Este salmo é, na verdade, o testemunho da encarnação da palavra de Deus nas vibrações e emoções humanas dos conflitos e ações de desespero. Aqui é descrita uma forte lamentação de um fiel inocente perante ao tribunal supremo de Deus, no Templo, porque é perseguido e caluniado. Nesta intercessão, manifesta-se a maldição que se preenche de vinte imprecações. Em que consiste tudo isso? O acusado pede a Deus para que essas calúnias e perseguições recaiam todas sobre os seus adversários de modo que possa resplandecer a sua inocência. Um salmo carregado de vingança e de humores primitivos. Perante a constatação que parece um Deus mudo e de outro lado os maus que ameaçam a vida dos justos, a reação do autor dessa oração é confiar em Deus que os condene severamente.

Para compreender esse tipo de salmo bem ‘vingativo’ é necessário recorrer à estrutura do estilo semita que é ligada à exasperação dos sentimentos e da mesma linguagem simbólica. Não se deve ignorar que as maldições, como se encontram nos rituais mesopotâmicos, pertencem a estereótipos rituais e de cultos ligados, entre tantos, a juízos de Deus. A palavra aqui se torna força de reclamação e também confiança na intervenção de Deus. Além do mais, por trás dos inimigos se esconde uma personificação do mal na sociedade.

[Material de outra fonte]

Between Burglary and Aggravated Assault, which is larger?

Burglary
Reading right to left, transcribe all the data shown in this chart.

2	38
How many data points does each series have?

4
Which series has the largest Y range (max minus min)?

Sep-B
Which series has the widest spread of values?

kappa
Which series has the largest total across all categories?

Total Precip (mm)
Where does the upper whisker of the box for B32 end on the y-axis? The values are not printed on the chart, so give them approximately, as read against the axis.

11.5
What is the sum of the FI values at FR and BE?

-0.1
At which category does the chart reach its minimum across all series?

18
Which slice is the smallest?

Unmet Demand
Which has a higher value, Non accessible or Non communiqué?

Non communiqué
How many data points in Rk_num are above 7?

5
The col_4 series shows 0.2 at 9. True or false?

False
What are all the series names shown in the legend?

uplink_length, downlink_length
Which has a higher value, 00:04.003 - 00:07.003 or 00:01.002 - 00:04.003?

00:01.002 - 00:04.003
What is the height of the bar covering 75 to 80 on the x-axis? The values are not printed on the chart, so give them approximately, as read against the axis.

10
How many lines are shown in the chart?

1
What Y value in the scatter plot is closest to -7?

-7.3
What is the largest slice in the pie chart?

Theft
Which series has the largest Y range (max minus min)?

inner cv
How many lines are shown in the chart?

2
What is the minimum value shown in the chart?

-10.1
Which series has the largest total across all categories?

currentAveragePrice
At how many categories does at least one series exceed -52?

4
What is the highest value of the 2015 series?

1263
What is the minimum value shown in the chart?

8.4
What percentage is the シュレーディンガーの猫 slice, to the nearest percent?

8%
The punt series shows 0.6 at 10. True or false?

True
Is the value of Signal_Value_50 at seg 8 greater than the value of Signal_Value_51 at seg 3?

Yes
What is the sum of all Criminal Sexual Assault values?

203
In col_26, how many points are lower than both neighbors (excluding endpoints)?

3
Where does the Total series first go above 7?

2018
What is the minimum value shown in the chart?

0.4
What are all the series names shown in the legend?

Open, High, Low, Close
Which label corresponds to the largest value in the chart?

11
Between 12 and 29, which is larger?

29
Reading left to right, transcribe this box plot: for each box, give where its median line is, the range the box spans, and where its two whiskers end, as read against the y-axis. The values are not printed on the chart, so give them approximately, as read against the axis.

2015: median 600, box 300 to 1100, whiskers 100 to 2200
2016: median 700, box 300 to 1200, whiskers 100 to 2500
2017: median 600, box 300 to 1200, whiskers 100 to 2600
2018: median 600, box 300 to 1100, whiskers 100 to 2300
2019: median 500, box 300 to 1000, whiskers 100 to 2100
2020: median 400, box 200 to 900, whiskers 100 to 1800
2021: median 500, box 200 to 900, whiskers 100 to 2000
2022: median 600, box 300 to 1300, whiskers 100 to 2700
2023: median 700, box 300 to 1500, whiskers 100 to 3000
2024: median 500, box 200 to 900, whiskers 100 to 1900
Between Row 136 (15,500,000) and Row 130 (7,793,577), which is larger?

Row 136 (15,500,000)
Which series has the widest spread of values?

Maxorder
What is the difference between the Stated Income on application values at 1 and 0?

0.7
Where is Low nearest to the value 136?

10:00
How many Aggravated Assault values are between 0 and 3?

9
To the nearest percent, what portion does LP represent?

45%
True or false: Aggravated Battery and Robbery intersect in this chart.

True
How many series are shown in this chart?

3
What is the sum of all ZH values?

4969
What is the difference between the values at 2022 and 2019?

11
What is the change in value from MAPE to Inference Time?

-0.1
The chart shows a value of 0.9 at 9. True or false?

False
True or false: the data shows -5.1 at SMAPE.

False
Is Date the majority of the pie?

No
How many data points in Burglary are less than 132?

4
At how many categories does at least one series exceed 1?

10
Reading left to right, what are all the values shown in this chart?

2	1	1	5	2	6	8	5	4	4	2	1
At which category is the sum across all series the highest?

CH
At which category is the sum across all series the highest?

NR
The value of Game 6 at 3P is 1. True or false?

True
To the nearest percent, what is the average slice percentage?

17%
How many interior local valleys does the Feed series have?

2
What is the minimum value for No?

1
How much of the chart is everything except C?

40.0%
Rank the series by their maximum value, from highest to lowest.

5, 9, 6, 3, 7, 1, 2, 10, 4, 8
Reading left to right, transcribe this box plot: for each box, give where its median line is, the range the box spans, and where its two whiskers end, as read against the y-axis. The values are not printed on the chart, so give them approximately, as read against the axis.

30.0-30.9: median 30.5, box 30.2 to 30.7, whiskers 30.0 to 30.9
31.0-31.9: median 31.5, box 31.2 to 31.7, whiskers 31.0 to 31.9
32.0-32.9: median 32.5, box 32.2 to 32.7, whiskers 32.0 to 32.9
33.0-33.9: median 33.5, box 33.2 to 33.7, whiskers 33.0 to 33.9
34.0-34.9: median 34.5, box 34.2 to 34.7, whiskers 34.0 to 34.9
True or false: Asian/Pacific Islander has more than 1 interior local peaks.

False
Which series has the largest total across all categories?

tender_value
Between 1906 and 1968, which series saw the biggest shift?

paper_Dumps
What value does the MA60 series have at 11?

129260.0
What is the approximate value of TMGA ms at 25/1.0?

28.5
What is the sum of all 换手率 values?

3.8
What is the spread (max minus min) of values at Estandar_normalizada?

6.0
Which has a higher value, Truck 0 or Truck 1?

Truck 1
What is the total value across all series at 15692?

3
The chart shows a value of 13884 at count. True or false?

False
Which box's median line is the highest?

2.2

Assim sendo, a imprecação contra o mal é uma maneira de participar da luta contra o mal até no fim dos tempos. Vale a pena acrescentar aqui também aquela teoria retribuída que é vista como uma forma de justiça distribuída a todos. E enfim se deve ainda considerar a encarnação da palavra de Deus na vida histórica e cultural do ser humano para transforma-lo e enriquece-lo. Portanto, somos convidados a discernir nessa progressão escatológica da Revelação que nos leva para o eterno e a paz.